Many of the people CASL helps are dealing with lifelong trauma, mental and physical health challenges and addiction. Scott Eller is CASL’s chief executive officer. “There was a tenant who had to learn to use a toilet instead of going outside,” says Eller, 52. “And there’s a woman whose lifelong trauma triggers her periodically, and her apartment needs to be patched and put to rights, and that’s OK.”

“When you’re homeless, it’s easy to not want to recover and see how bad your life is,” says Brooks, 58. “Relationships with tenants often start with earning trust to help them transition to a new life.”

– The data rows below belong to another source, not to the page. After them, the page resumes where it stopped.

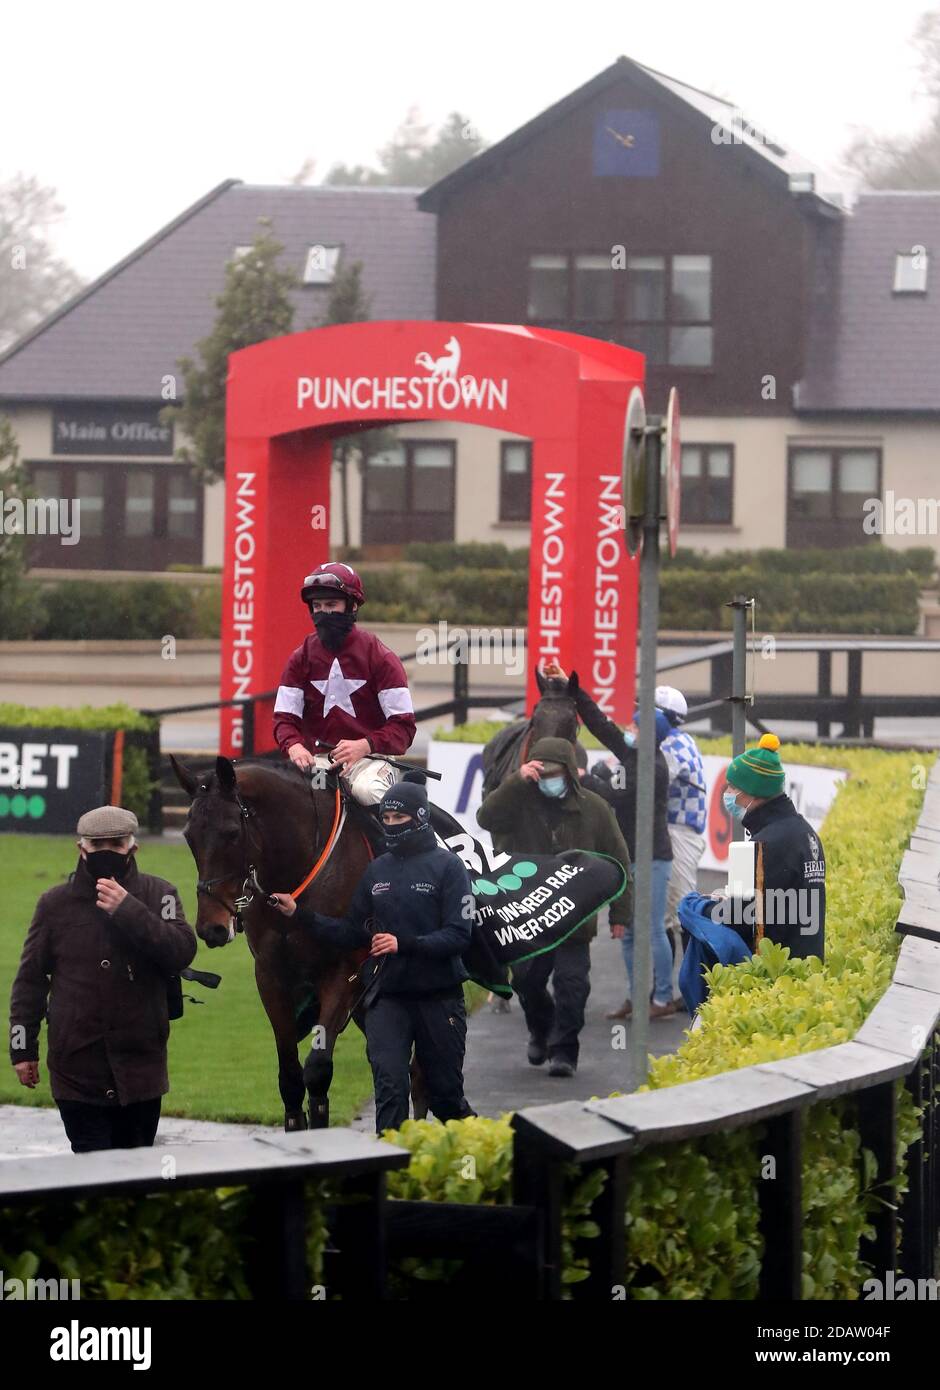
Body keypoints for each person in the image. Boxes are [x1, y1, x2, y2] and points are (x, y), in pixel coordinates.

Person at [269, 772, 475, 1133]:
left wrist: (404, 943)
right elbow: (350, 932)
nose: (392, 825)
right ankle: (389, 1172)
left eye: (401, 818)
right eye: (388, 819)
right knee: (390, 1091)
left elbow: (459, 935)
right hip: (388, 998)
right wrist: (298, 913)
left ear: (421, 818)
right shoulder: (377, 870)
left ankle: (478, 1161)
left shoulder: (449, 868)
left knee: (445, 1095)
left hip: (438, 997)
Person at [8, 806, 196, 1154]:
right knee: (91, 1173)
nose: (107, 851)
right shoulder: (54, 904)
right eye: (98, 845)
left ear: (133, 848)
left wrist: (129, 909)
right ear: (82, 849)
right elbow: (30, 979)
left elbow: (182, 950)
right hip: (76, 1068)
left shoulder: (161, 894)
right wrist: (22, 1048)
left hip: (141, 1068)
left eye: (116, 843)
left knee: (135, 1175)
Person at [476, 735, 634, 1077]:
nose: (547, 780)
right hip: (530, 920)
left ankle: (565, 1051)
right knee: (527, 983)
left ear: (570, 773)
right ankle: (540, 1029)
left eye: (554, 774)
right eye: (541, 773)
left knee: (573, 986)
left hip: (574, 921)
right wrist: (516, 781)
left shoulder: (594, 808)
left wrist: (621, 913)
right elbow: (486, 817)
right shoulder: (517, 803)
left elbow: (619, 859)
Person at [561, 675, 676, 1020]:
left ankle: (663, 998)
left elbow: (611, 793)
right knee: (628, 932)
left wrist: (582, 777)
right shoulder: (632, 750)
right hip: (631, 855)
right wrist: (574, 690)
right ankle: (636, 997)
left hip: (652, 857)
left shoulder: (652, 767)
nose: (628, 729)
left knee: (651, 928)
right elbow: (600, 724)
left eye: (636, 726)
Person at [273, 561, 417, 805]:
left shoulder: (381, 658)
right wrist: (295, 746)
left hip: (370, 761)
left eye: (331, 605)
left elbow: (404, 729)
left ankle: (393, 843)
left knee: (368, 791)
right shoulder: (300, 658)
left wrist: (365, 745)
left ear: (352, 607)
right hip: (317, 763)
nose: (323, 613)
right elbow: (284, 719)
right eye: (317, 606)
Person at [721, 733, 826, 960]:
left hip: (777, 975)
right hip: (807, 968)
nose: (727, 795)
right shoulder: (807, 833)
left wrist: (704, 909)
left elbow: (740, 919)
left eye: (732, 788)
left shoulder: (763, 844)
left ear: (753, 794)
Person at [655, 686, 707, 958]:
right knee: (668, 915)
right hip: (679, 831)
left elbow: (649, 786)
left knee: (680, 914)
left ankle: (692, 994)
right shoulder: (681, 740)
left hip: (679, 834)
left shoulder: (670, 747)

One homeless man who regularly played pool at a local bar with Eller moved into a CASL unit after Eller promised to add a full-sized pool table to the clubhouse of a CASL apartment complex on Fruitville Road. Along with amenities offered in most communities, the spaces are updated and chic. “It’s impressive-looking, because we want to encourage tenants to aspire to do better,” Brooks says.

Along with optional trauma-informed programs for residents, like Transitions, which focuses on reintegrating people back into society following incarceration, Eller and Brooks knit together a blanket of community partnerships to create supportive programming with lasting effects.

In Sarasota, CASL currently houses 283 people; by 2025, they will have housed 2,000. Not only does CASL’s mission follow an ethical imperative to help those in need, but Brooks and Eller say it also pays off financially.

“The cost of going through arrest, detox, jail and a crisis unit comes to roughly $1.7 million in taxpayer money for 34 individuals,” says Brooks. “For the same number of people who followed the CASL program, those costs came down to $28,000.” And the good reverberates long after, when “they often get jobs or reunite with family members,” he says.

“It’s not about politics or religion,” says Eller. “We’re here to support and transform lives. You can survive horrible experiences and you may have caused pain, but we trust who you can become.”